Gen Y individuals (those born in the 1980s and 1990s) are more likely to rent indefinitely and cohabitate with friends or family — a result of growing up with parents who bought during the Millennium Boom only to fight off foreclosure during this still unfolding Lesser Depression. Due to better education and professional services orientation, Gen Y tends to favor housing in denser, urban areas closer to their jobs, public transportation and other amenities. [For more information about renting trends, see the May 2011 first tuesday Market Chart, Rentals: the future of real estate in CA? and the February 2011 first tuesday article, The generations have spoken, who will listen?]
Suburban neighborhoods will not experience devastating blight or vacancy as a result of Gen Y’s transition away from SFRs. Our lesser educated and under-skilled population drawn to the state to provide an increasing demand for basic services will need housing, but first tuesday predicts future demand for SFRs will shrink dramatically for at least a decade. Prices for these SFRs will not keep up with inflation until that adjustment in population is completed.
New housing construction and permissive zoning moving forward must reflect the evolving needs of the coming generation. The traditional precedent for housing set by the Baby Boomers, old-thinking land use planners and the Greatest Generation before them has suddenly taken on a new direction as the trauma of the 2007 housing crash sinks in. [For more information regarding urban housing, see the June 2011 first tuesday article, It’s all happening in the city, eventually.]

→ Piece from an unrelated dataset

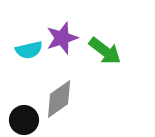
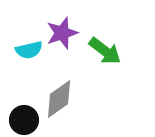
purple star: moved 5 px up
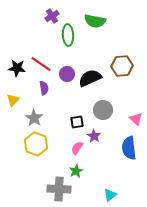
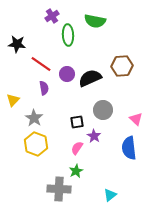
black star: moved 24 px up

Although there will be little demand for new detached or attached SFR construction in the first half of this decade as Gen Y continues to pay off student debt and find employment, city governments can take action now to plan and zone for construction of high-density condos and apartments in center city locations where Gen Y is most eager to work and live.
If not rezoned, urban prices will soar out of control until planners get it right. For starters, think proximity to town hall. [For more information regarding construction, see the November 2011 first tuesday article, Factors in construction forecasting.]

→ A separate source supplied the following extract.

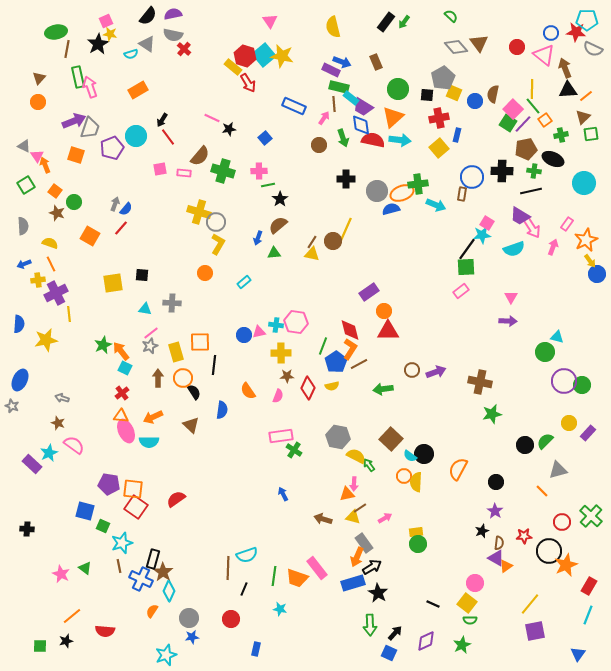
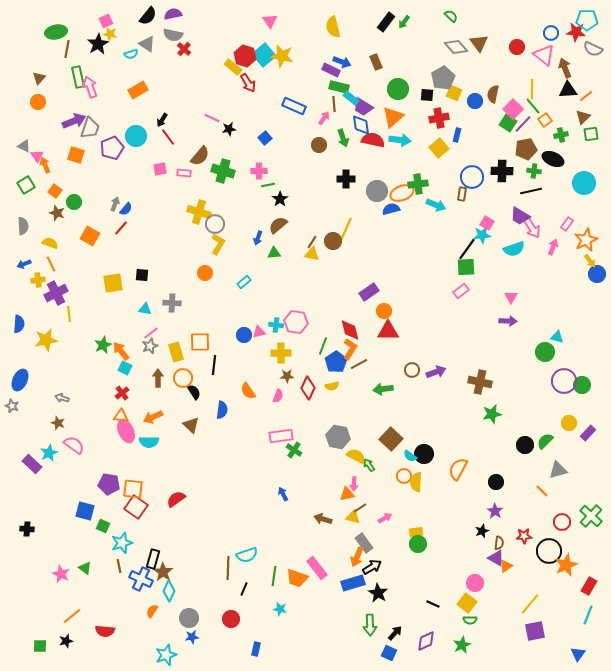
gray circle at (216, 222): moved 1 px left, 2 px down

Re: “Report: Sacramento-area housing shift seen as suburban spreads lose appeal” from the Sacramento Bee and “The New California Dream” from the Urban Land Institute
People have been praying for a lubbbe in Canada for the past 5 or so years. Today the prices are now well beyond their reach. They had the money but were betting for a lubbbe and lost that bet along with any hope for home ownership. Those that bet the market would heat up have $100 s of thousands of dollars in their bank accounts. My mom had no savings but all her money went to her home. Today she owns a house outright with over $1,000,000 in her account.
Smaller homes, probably. More convenient locations, absolutely. No yards, never. You can never replace an outdooor BBQ and family gathering with condo living.
The new Gen Y buyers currently are opting for apartments/condos in denser urban areas. However I think that trend will begin to fade as soon as these folks have children and needs to send them to school, have a decent yard and neighborhood for their kids to play in and grow up. As soon as their small apartments and condos get crowded with kids toys, bicycles, etc., they will be wishing for more space.